## TASK BRIEF
Look below for the line holding "Creaform Integrity Suiteは、NDT（非破壊検" and the line holding "築し、より確かな意思決定を支援します。". Repeat those two and everything between, exactly.

## MATERIAL FOR THIS TASK
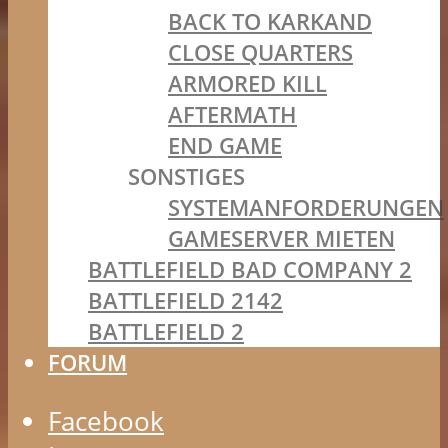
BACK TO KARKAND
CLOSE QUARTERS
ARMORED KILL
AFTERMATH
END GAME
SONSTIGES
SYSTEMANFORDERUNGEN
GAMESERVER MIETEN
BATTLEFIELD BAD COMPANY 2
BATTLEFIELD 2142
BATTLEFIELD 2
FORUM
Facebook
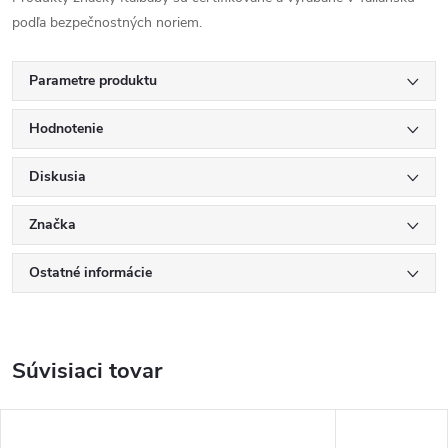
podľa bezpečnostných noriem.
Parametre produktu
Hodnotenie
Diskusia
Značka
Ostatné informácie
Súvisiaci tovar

==

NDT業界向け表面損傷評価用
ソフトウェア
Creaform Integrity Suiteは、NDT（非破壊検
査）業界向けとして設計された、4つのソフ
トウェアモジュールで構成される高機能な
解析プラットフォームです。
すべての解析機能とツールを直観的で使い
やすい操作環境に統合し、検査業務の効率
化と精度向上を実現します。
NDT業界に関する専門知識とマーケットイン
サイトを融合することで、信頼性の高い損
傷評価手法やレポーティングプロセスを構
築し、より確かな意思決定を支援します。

## RESPONSE TO THIS EXERCISE
Creaform Integrity Suiteは、NDT（非破壊検
査）業界向けとして設計された、4つのソフ
トウェアモジュールで構成される高機能な
解析プラットフォームです。
すべての解析機能とツールを直観的で使い
やすい操作環境に統合し、検査業務の効率
化と精度向上を実現します。
NDT業界に関する専門知識とマーケットイン
サイトを融合することで、信頼性の高い損
傷評価手法やレポーティングプロセスを構
築し、より確かな意思決定を支援します。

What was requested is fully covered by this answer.